BALTHASAR Ich darf nicht, Herr. Mein Herr weiß anders nicht, als ich sei fort, Und drohte furchtbarlich den Tod mir an, Blieb ich, um seinen Vorsatz auszuspähn.

LORENZO So bleib, ich geh allein.--Ein Graun befällt mich; Oh, ich befürchte sehr ein schlimmes Unglück!

BALTHASAR Derweil ich unter dieser Eibe schlief, Träumt ich, mein Herr und noch ein andrer föchten, Und er erschlüge jenen.

LORENZO Romeo?

(Er geht weiter nach vorn.)

O wehe, weh mir! Was für Blut befleckt Die Steine hier an dieses Grabmals Schwelle? Was wollen diese herrenlosen Schwerter, Daß sie verfärbt hier liegen an der Stätte Des Friedens?

(Er geht in das Begräbnis.)

Romeo?--Ach, bleich!--Wer sonst? Wie? Paris auch? Und in sein Blut getaucht? O welche unmitleidge Stund ist schuld An dieser kläglichen Begebenheit?-- Das Fräulein regt sich.

JULIA (erwachend.) O Trostesbringer! Wo ist mein Gemahl? Ich weiß recht gut noch, wo ich sollte sein; Da bin ich auch. Wo ist mein Romeo?

(Geräusch von Kommenden.)

LORENZO Ich höre Lärm.--Kommt, Fräulein, flieht die Grube Des Tods, der Seuchen, des erzwungnen Schlafs; Denn eine Macht, zu hoch dem Widerspruch, Hat unsern Rat vereitelt. Komm, o komm! Dein Gatte liegt an deinem Busen tot, Und Paris auch; komm, ich versorge dich Bei einer Schwesternschaft von heilgen Nonnen. Verweil mit Fragen nicht; die Wache kommt. Geh, gutes Kind!
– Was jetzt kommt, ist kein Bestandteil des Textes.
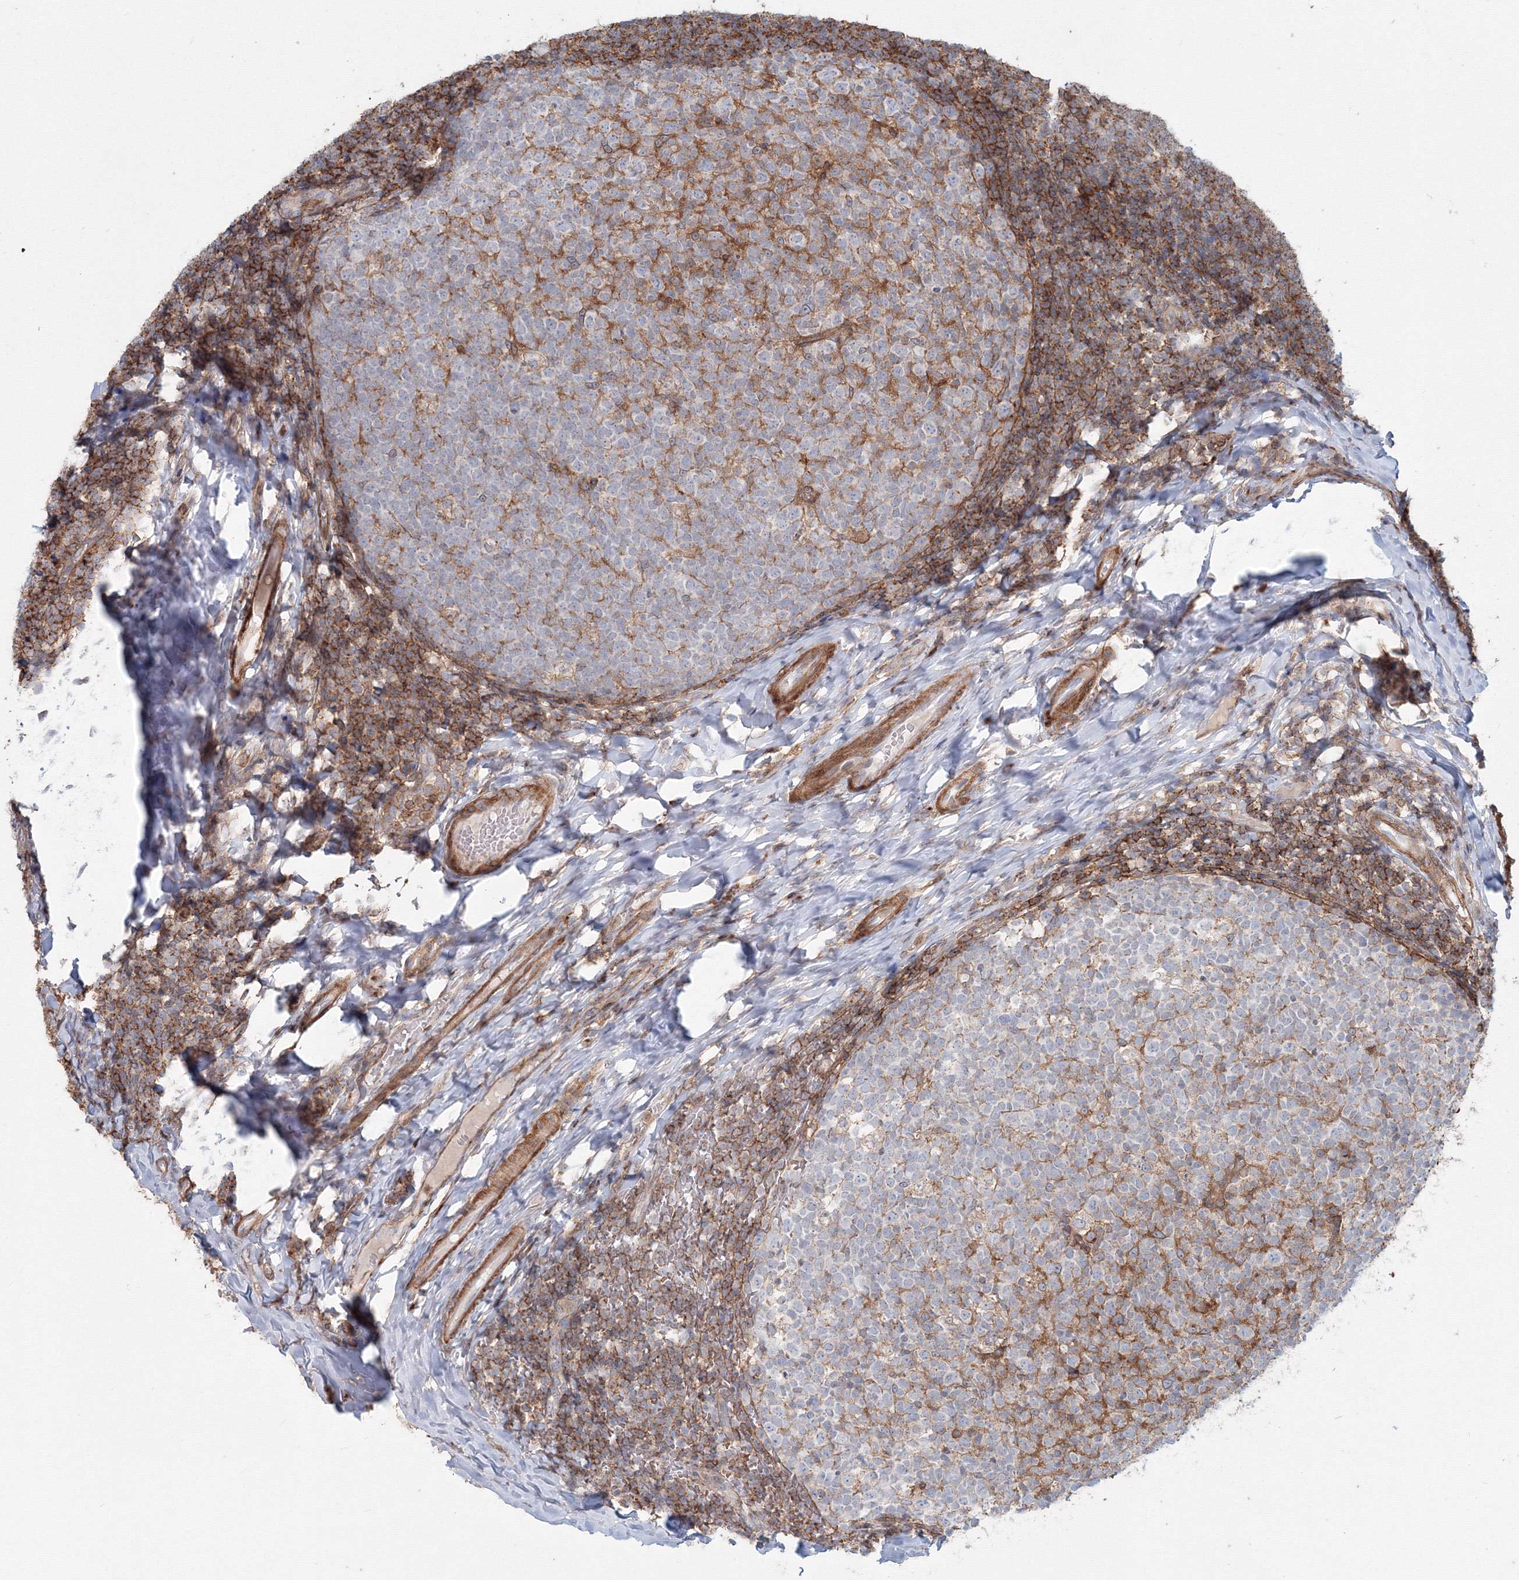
{"staining": {"intensity": "moderate", "quantity": "<25%", "location": "cytoplasmic/membranous"}, "tissue": "tonsil", "cell_type": "Germinal center cells", "image_type": "normal", "snomed": [{"axis": "morphology", "description": "Normal tissue, NOS"}, {"axis": "topography", "description": "Tonsil"}], "caption": "Tonsil stained with DAB immunohistochemistry reveals low levels of moderate cytoplasmic/membranous expression in approximately <25% of germinal center cells.", "gene": "SH3PXD2A", "patient": {"sex": "female", "age": 19}}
(Geräusch hinter der Szene.)

Ich darf nicht länger bleiben.

(Ab.)

JULIA Geh nur, entweich, denn ich will nicht von hinnen.--

(Bruder Lorenzo geht ab.)

Was ist das hier? Ein Becher, festgeklemmt In meines Trauten Hand?--Gift, seh ich, war Sein Ende vor der Zeit.--O Böser! Alles Zu trinken, keinen gütgen Tropfen mir Zu gönnen, der mich zu dir brächt?--Ich will Dir deine Lippen küssen. Ach, vielleicht Hängt noch ein wenig Gift daran und läßt mich An einer Labung sterben.

(Sie küßt ihn.)

Deine Lippen Sind warm.

ERSTER WÄCHTER (hinter der Szene.) Wo ist es, Knabe? Führ uns!

JULIA Wie? Lärm?--Dann schnell nur!

(Sie ergreift Romeos Dolch.)

O willkommner Dolch!

(Sie ergreift Romeos Dolch.)

Dies werde deine Scheide.

(Ersticht sich.)

Roste da Und laß mich sterben!

(Sie fällt auf Romeos Leiche und stirbt. Wächter mit dem Pagen des Paris.)

PAGE Dies ist der Ort, da, wo die Fackel brennt.

ERSTER WÄCHTER Der Boden ist voll Blut; durchsucht den Kirchhof, Ein paar von euch; geht, greifet, wen ihr trefft.

(Einige von der Wache ab.)

Betrübt zu sehn! Hier liegt der Graf erschlagen, Und Julia blutend, warm und kaum verschieden, Die schon zwei Tage hier begraben lag.-- Geht, sagts dem Fürsten! Weckt die Capulets! Lauft zu den Montagues! Ihr andern sucht!

(Andre Wächter ab.)

Wir sehn den Grund, der diesen Jammer trägt; Allein den wahren Grund des bittern Jammers Erfahren wir durch näh're Kundschaft nur.